In Step 2, we used the typical scikit-learn approach to train a machine learning model. First, we created the object of the DecisionTreeClassifier class (using all the default settings). Then, we fitted the model to the training data (we needed to pass both the features and the target), using the fit method. Lastly, we obtained the predictions by using the predict method. 

In Step 3, we evaluated the performance of the model. We used a custom function to display all the results. We will not go deeper into its specifics, as it is quite standard and is built using functions from the metrics module of scikit-learn. For a detailed description of the function, please refer to the accompanying GitHub repository.

The confusion matrix summarizes all possible combinations of the predicted values as opposed to the actual target. It has a structure that looks like the following:

TN | FP
-------
FN | TP

The values are as follows:

• True positive (TP): The model predicts a default, and the client defaulted.
• False positive (FP): The model predicts a default, but the client did not default.
• True negative (TN): The model predicts a good customer, and the client did not default.
• False negative (FN): The model predicts a good customer, but the client defaulted.

Using these values, we can further build multiple evaluation criteria:

• Accuracy ((TP + TN) / (TP + FP + TN + FN))—Measures the model's overall ability to correctly predict the class of the observation.
• Precision (TP / (TP + FP))—Out of all predictions of the positive class (in our case, the default), how many observations indeed defaulted.
• Recall (TP /(TP + FN))—Out of all positive cases, how many were predicted correctly. Also called sensitivity or the true positive rate.
• F-1 Score—A harmonic average of precision and recall. The reason for a harmonic mean instead of a standard mean is that it punishes extreme outcomes, such as precision = 1 and recall = 0, or vice versa.
• Specificity (TN / (TN + FP))—Measures what fraction of negative cases (clients without a default) actually did not default.

Understanding the subtleties behind these metrics is very important for the correct evaluation of the model's performance. Accuracy can be highly misleading in the case of class imbalance. Imagine a case when 99% of data is not fraudulent and only 1% is fraudulent. Then, a naïve model classifying each observation as non-fraudulent achieves 99% accuracy, while it is actually worthless. That is why, in such cases, we should refer to precision or recall. When we try to achieve as high precision as possible, we will get fewer false positives, at the cost of more false negatives. When optimizing for recall, we will achieve fewer false negatives, at the cost of more false positives. The metric on which we try to optimize should be selected based on the use case.
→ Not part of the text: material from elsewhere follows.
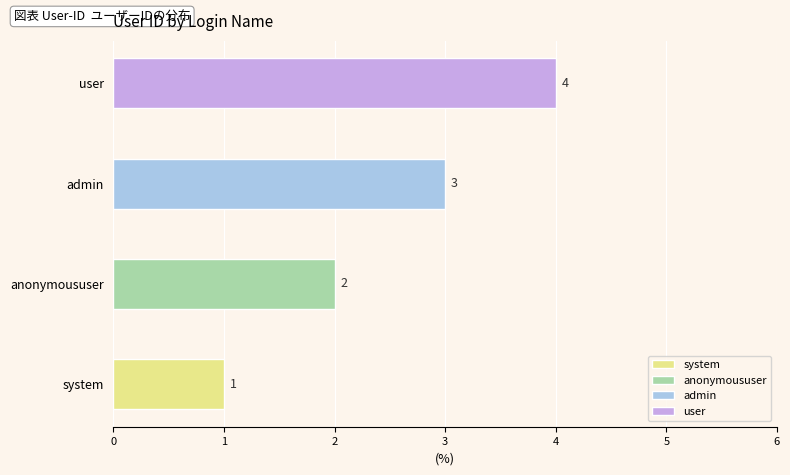

How many data points are less than 3?

2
The second plot contains the Receiver Operating Characteristic (ROC) curve. The ROC curve presents a trade-off between the true-positive rate and the false-positive rate for different probability thresholds. A probability threshold determines the predicted probability above which we decide that the observation belongs to the positive class (by default, it is 50%). The ideal point is (0, 1), and a skillful model's curve would be as close to it as possible. On the other hand, a model with no skill will have a line close to the diagonal (45°) line.

To summarize the performance of a model with one number, we can look at the area under the ROC curve (AUC). It is a metric with values between 0.5 (no skill) and 1 (ideal model). We can interpret the AUC in probabilistic terms. An AUC of 75% means that, if we randomly take two observations from the predictions, with a 75% probability they will be ordered in the correct way. This also explains the minimal AUC of 0.5, as a random model will result in a 50% probability of being correctly ordered.

Lastly, we may use the ROC curve to select a threshold that results in an appropriate balance between false positives and false negatives.

In Step 4, we visualized the decision tree. We started by retraining a tree, this time with a maximum depth of 3. This way, we ensured that the image was readable. We used the export_graphviz function to create a dot file containing the visualized tree and captured it using StringIO. This way, we avoided storing a copy of the file on the HDD. Then, we recovered the file, using the getvalue method, and created the graph inside Jupyter Notebook.